When one thinks of important American epicenters for the development and cultivation of comic art, there are a couple that will always spring to mind first. New York is one, of course, as New York City is the undisputed publishing capitol of the country and home to industry giants Marvel and DC. California is certainly another as San Francisco was ground zero for the counterculture movement of the 1960’s and the explosive, unapologetic underground comics that emerged from those politically charged and artistically liberating times. One place that may not come to mind immediately is the state where I am proud to say I come from -Wisconsin. To most, Wisconsin may seem like an unlikely hub for sequential art, but its robust history in and profound influence on the medium are discussed in Paul Buhle’s new book titled, ComicsIn Wisconsin, published by Borderland Books.
Comics In Wisconsin, told in an academic yet highly readable and entertaining fashion by Buhle, sets the stage for the state’s rich comics history by first delving into the progressive (and at one point in time, socialist) politics that have existed in Wisconsin, and in particular the major cities Madison and Milwaukee, for almost as long as the state itself. During the early years of the 20th century, political cartoons were immensely popular amongst newspaper readers and Wisconsin-born cartoonists found work both at home and at papers in nearby Chicago. These cartoons, which regularly took aim at the excesses of industry magnates and fat-cat politicians, were humor strips. The early success of The Gumps led the way for what is now considered by many comic industry scholars and pros as one of the greatest comic strips of all time: Gasoline Alley by Tomah, WI native Frank O. King.
In Gasoline Alley (premiering in 1918) confirmed bachelor and automobile mechanic Walt Wallet one day finds an abandoned baby boy on his doorstep. Named Skeezix, the boy becomes the center of Walt’s life. Alley was ground breaking in that it’s characters aged as the years went by. The strip is also notable for its beautiful Sunday pages in which the larger format allowed for greater artistic experimentation and for King’s characters to ruminate on nature and life (highly informed from King’s small town Wisconsin roots), whereas the daily strips were more concerned with whatever the ongoing storyline happened to be.

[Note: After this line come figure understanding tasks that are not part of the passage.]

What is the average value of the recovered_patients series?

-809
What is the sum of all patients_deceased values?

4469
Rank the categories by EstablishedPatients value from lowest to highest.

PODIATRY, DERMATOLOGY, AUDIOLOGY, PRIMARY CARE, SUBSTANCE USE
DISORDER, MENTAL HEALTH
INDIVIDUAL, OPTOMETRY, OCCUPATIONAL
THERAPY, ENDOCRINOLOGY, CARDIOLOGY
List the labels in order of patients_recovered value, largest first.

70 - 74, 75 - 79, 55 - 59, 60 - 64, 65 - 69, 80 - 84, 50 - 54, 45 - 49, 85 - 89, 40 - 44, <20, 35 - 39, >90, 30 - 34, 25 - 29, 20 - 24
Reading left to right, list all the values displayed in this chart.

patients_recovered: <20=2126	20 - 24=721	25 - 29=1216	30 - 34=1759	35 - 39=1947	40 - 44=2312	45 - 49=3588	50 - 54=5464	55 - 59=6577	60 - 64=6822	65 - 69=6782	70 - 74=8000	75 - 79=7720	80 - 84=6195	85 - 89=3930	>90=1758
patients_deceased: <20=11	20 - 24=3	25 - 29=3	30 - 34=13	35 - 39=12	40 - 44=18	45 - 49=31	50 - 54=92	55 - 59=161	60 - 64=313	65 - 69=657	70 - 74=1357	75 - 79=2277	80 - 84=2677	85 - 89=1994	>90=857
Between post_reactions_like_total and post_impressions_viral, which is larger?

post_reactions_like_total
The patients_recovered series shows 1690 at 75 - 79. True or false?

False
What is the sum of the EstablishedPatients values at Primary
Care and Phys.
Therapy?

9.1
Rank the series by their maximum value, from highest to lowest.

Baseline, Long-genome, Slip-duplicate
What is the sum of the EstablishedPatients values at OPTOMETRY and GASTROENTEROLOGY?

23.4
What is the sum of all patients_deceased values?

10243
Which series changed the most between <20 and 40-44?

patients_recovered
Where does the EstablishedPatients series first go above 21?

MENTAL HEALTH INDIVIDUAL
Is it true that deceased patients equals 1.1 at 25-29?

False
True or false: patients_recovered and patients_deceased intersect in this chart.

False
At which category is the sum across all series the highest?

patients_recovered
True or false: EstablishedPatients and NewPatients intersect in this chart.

Through fostering generations of free thinkers and progressive political movements combined with being the home of Wisconsin’s foremost university (UW-M), Madison became a true counter-culture hub in the 1960’s. Dubbed “The Athens of the Mid-West” the city became a mandatory stop for radicals and free spirits making the pilgrimage from the East Coast to the West. The underground comics (or comix) movement in Madison during the late 1960’s started on the college campus in incendiary newspapers and in Radical America Komicks published by Paul Buhle for the interests of the New Left organization SDS (Students for a Democratic Society.)
Just around this time a young man named Denis Kitchen (from Racine, WI and, more specifically I’m proud to say, the same neighborhood I grew up in) started his own independent weekly newspaper called The Madison Bugle-American, which featured comics including Kitchen’s own. Denis Kitchen is, I feel, the most significant name in all of Wisconsin’s rich comic history because in 1969 he started Kitchen Sink Press, a publishing house (headquartered in Princeton, WI) that for the next thirty years would put out the very best in sequential art and storytelling of the fading past and contemporary present.
A true comics historian, Kitchen is instrumental in preserving and releasing issues and collected archives of timeless, classic titles including Will Eisner’s The Spirit, Al Capp’s Li’l Abner, George Herriman’s Krazy Kat and Milton Caniff’s Steve Canyon as well as numerous works by Harvey Kurtzman and even Ernie Bushmiller’s simple, but irresistible Nancy.
But of course Kitchen Sink Press has always been one if the premiere publishers of underground and independent comics since its very inception. Even a brief list of those KSP has published reads like thirty years (two generations worth) of alternative comics royalty. Brilliant creators like Robert Crumb, Bill Griffith, S. Clay Wilson, Charles Burns, Art Spiegelman, Will Elder, Mark Schultz, William Stout, Dan Clowes, Richard Sala, Chris Ware, Alan Moore, Eddie Campbell, Jack Jackson and Tim Truman make up only a fragment of the output from the company’s three decades of publishing. Proof positive that a wholly independent comic art publisher can exist outside New York and California, continually give readers the very best material the field has to offer, and still retain its uniquely Wisconsin-born identity. A very generous portion of Comics In Wisconsin is reserved for KSP and deservedly so.
Unfortunately, Kitchen Sink fell upon hard times in the late 90’s, due in part to the distribution problems prevalent in the industry at that time, and in 1999 closed its doors. Today independent comic publishing is alive and well in Wisconsin as a new generation of creators are stepping up to place their particular mid-western flavored stamp on the comic scene of the 21st century. Comics In Wisconsin is a heavily illustrated, highly engaging and authoritative examination of a sometimes overlooked, but incredibly important corner of sequential art history.